文書の抜粋:
= = =

一代
うちの旦那なんか、
最近やっと牡蠣が獲れるようになって、
あんなふうに少しは人らしくしてるけど、
震災直後は見ていられませんでした。
なんだかボーッとして、生きてるか死んでるか
わかんないような感じだったの。
でも、ボランティアの人たちから
声かけてもらって「おう」なんて言ってさ(笑)。
うちのブログを読んだりした人がメールをくれて、
「ちょっと、これ」って旦那に見せるわけよ。
そうすると、あの旦那が
「ありがたいよな」って言うの。
どうしても表情に出すのが下手なんだけど、
ありがたいとは思ってるんだよね。
私にはわかるんだけども。
ほぼ日
そうですよね。
ああいう人たちは、1ミリ眉毛を動かすだけで、
心臓がドキドキ動いてるんですよね。
一代
さっき、船の上で牡蠣をむいたでしょ?

= = =

提供データ:
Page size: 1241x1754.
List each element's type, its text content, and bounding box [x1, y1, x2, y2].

= = =

震災後の牡蠣漁をめぐる対談について、次の問いに答えてください。
(a) 震災直後、一代さんの旦那はどんな様子だったか。
(b) ブログを読んだ人からのメールを見せられたとき、旦那は何と言ったか。
(c) ほぼ日によると、ああいう人たちは1ミリ眉毛を動かすだけで、何が起きているか。

(a) なんだかボーッとして、生きてるか死んでるかわからないような感じだった。
(b) 「ありがたいよな」と言った。
(c) 心臓がドキドキ動いている。